- _TO DO_
Set down the data again word for word. Skip any pictures.

- _DATA FOR THIS TASK_

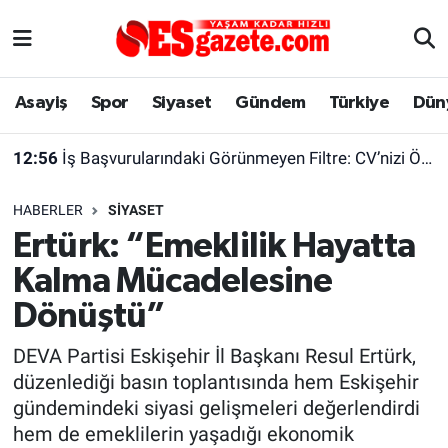
Asayiş
Yaşam
Eskişehir Nöbetçi Eczaneler
Asayiş
Spor
Siyaset
Gündem
Türkiye
Dün
Spor
Afyonkarahisar
Eskişehir Hava Durumu
12:56
İş Başvurularındaki Görünmeyen Filtre: CV’nizi Önce Bir Yazılım Okuyor
Siyaset
Eğitim
Eskişehir Trafik Yoğunluk Haritası
HABERLER
SIYASET
Gündem
Eskişehirspor Arşivi
Süper Lig Puan Durumu ve Fikstür
Ertürk: “Emeklilik Hayatta
Kalma Mücadelesine
Türkiye
Eskişehir Arşivi
Tüm Manşetler
Dönüştü”
Dünya
Röportaj
Son Dakika Haberleri
DEVA Partisi Eskişehir İl Başkanı Resul Ertürk,
düzenlediği basın toplantısında hem Eskişehir
Sağlık
Ekonomi
Haber Arşivi
gündemindeki siyasi gelişmeleri değerlendirdi
hem de emeklilerin yaşadığı ekonomik
Alış-Veriş/İş dünyası
Kültür Sanat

- _SOLVED PROBLEM_
Asayiş
Yaşam
Eskişehir Nöbetçi Eczaneler
Asayiş
Spor
Siyaset
Gündem
Türkiye
Dün
Spor
Afyonkarahisar
Eskişehir Hava Durumu
12:56
İş Başvurularındaki Görünmeyen Filtre: CV’nizi Önce Bir Yazılım Okuyor
Siyaset
Eğitim
Eskişehir Trafik Yoğunluk Haritası
HABERLER
SIYASET
Gündem
Eskişehirspor Arşivi
Süper Lig Puan Durumu ve Fikstür
Ertürk: “Emeklilik Hayatta
Kalma Mücadelesine
Türkiye
Eskişehir Arşivi
Tüm Manşetler
Dönüştü”
Dünya
Röportaj
Son Dakika Haberleri
DEVA Partisi Eskişehir İl Başkanı Resul Ertürk,
düzenlediği basın toplantısında hem Eskişehir
Sağlık
Ekonomi
Haber Arşivi
gündemindeki siyasi gelişmeleri değerlendirdi
hem de emeklilerin yaşadığı ekonomik
Alış-Veriş/İş dünyası
Kültür Sanat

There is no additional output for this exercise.